» **Text**
** BEGIN **

When families across the U.S. sit down to watch Super Bowl LIII together on February 3, they won’t just see the New England Patriots and Los Angeles Rams battle to win the ultimate football championship. Families will also be taking-in the ever-popular advertisements (usually just as much a spectacle as the game!). But the ads may not be family-friendly or may raise questions from children.
To help give parents and grandparents guidance ahead of the Super Bowl, we spoke with Parents Television Council Advisory Board Member Nicole Clark, a former Elite International model whose documentary Cover Girl Culture has helped to bring about positive change in advertising and the media, and who teaches media literacy workshops in schools. She’s also a mom to a five-year-old daughter.
Q: When families are watching the Super Bowl together, what should parents be mindful of when it comes to commercials?
A: A good rule of thumb when it comes to watching Super Bowl commercials with young children present is to discuss what they are seeing and what the messages are, because there are many layers to most commercial messages. A child’s mind operates differently than that of an adult. Up until about 6 or 7 years old a child’s mind takes everything literally, their subconscious mind is the gatekeeper and it lets in everything, unfiltered. Most adults have developed this filter and can easily navigate commercial messages. This little-known fact about a child’s mind is what the “big deal” is if children see some adult content by accident. Media goes into your child’s mind 100% unfiltered with its highly suggestive message. Children are downloading information from their environment non-stop.

** END **

» **Exercise brief**
Answer these questions about the text on Super Bowl commercials:
(a) Which two teams play in Super Bowl LIII?
(b) What is the title of Nicole Clark's documentary?
(c) Up to about what age does a child's mind take everything literally?

» **Source data**

** BEGIN **

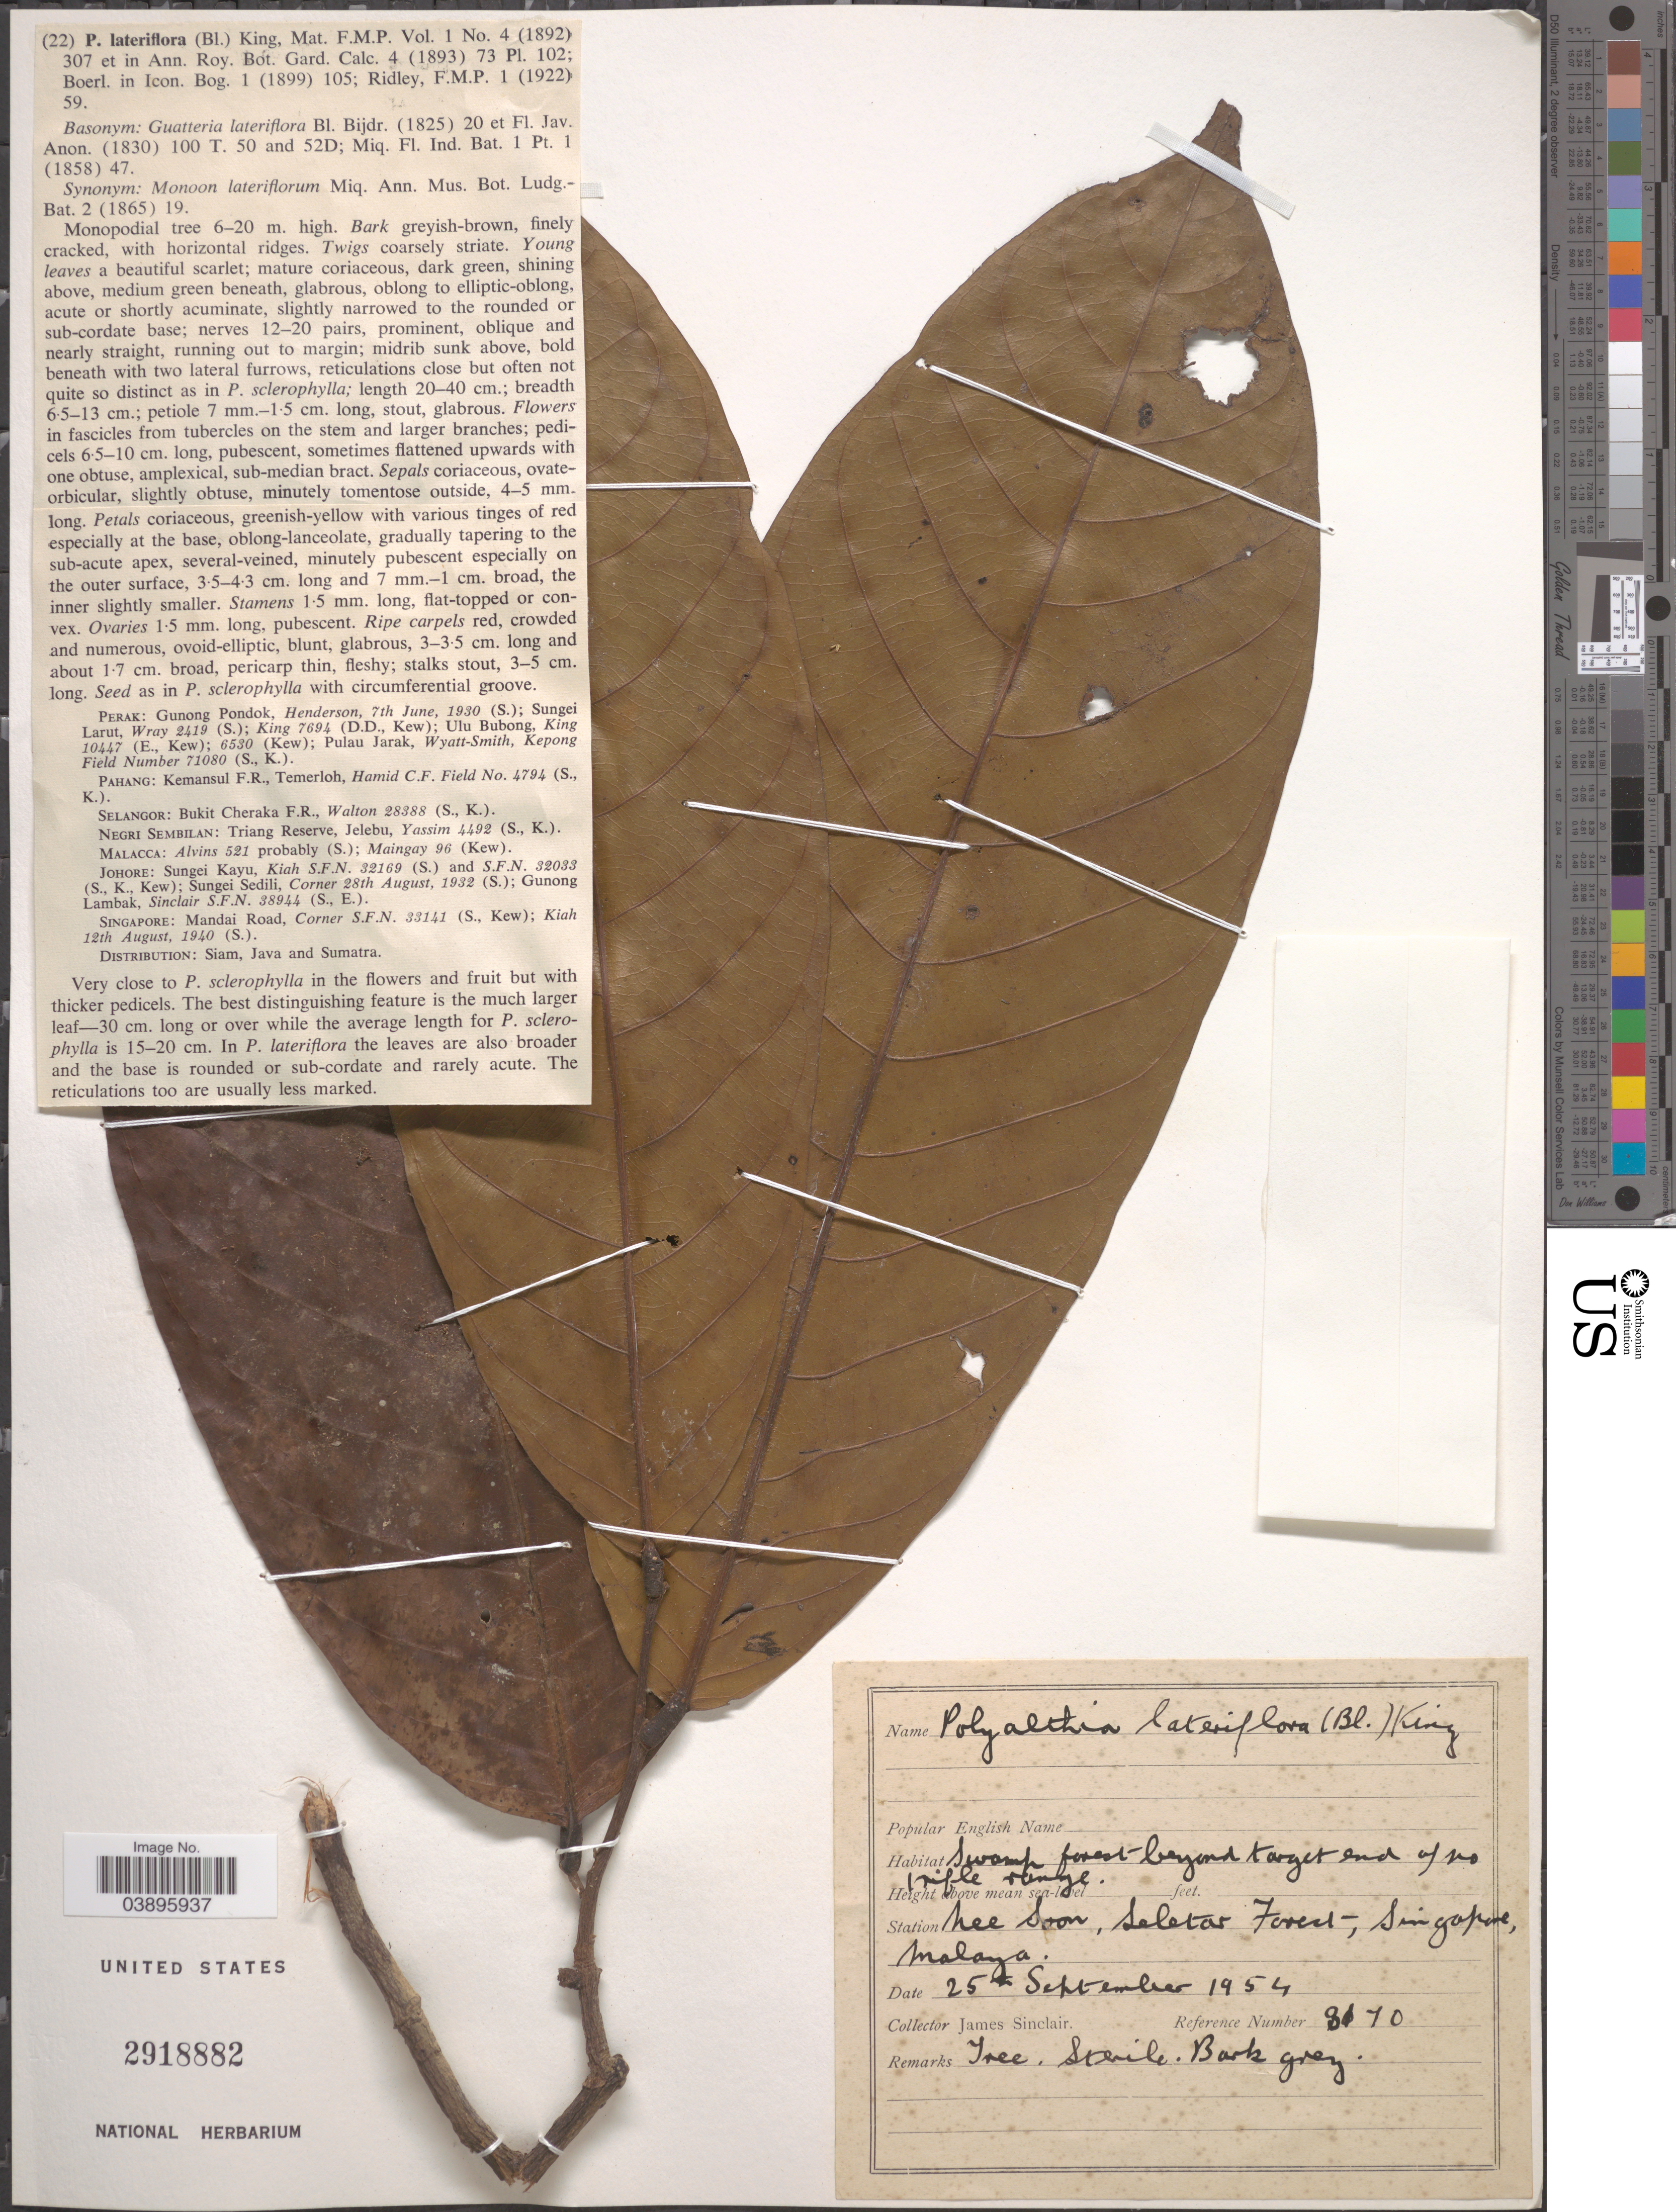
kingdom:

** END **

» **Correct output**
(a) The New England Patriots and the Los Angeles Rams.
(b) Cover Girl Culture.
(c) About 6 or 7 years old.